How about dietary restrictions? We need to know if someone has a nasty sensitivity to, say, lactose, or eggs or gluten. We need to know if they are vegetarian or keep kosher. I’m not terribly interested (or sympathetic) if they are simply picky eaters, especially if they are rude or disrespectful to those who are preparing their food. There are very few children that would actually perish if they missed a meal (diabetics notwithstanding), and the short-term discomfort of going hungry might force them to try something new and interesting. It’s not like they are being forced to eat eel eyes or cream of tarantula soup. Suck it up, buttercup. Having said that, if the kid is pleasant about it or there’s a genuine intolerance, I’ll do my best to help them find something acceptable. Better yet, the parent can call ahead and make their own arrangements. We love it when you do that, especially when you provide us with the details so we know what’s ok and what’s off limits.
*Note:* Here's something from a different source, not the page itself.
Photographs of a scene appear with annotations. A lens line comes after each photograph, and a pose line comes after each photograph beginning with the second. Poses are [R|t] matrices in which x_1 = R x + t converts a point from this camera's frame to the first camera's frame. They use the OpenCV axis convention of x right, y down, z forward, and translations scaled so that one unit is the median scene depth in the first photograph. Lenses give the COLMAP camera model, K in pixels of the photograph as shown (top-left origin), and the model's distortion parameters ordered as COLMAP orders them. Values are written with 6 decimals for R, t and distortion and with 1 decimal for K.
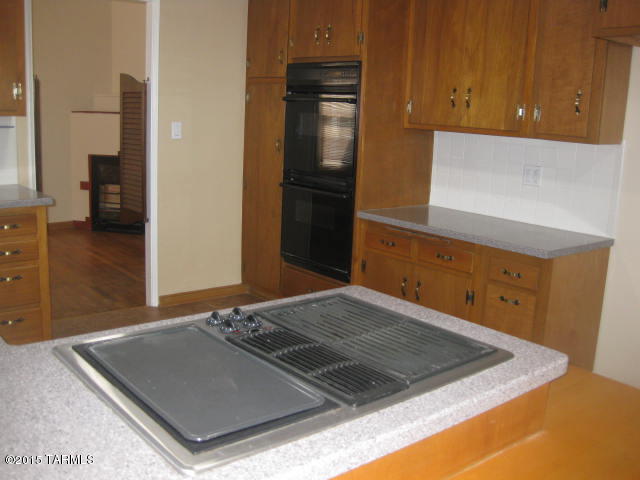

Ok, I think that’s it for my pet peeves. Let the angry comments fly.
*Really? Nicotine? How do you know that? Unless the kid is smoking or has unrestricted access to your Nicorette patches, there’s not much chance that they’ve ever come in contact with nicotine. More likely, it’s the toxic haze from Grandma’s two-pack-a-day habit, which contains little, if any. But who knows. Maybe other families have more liberal rules than mine does.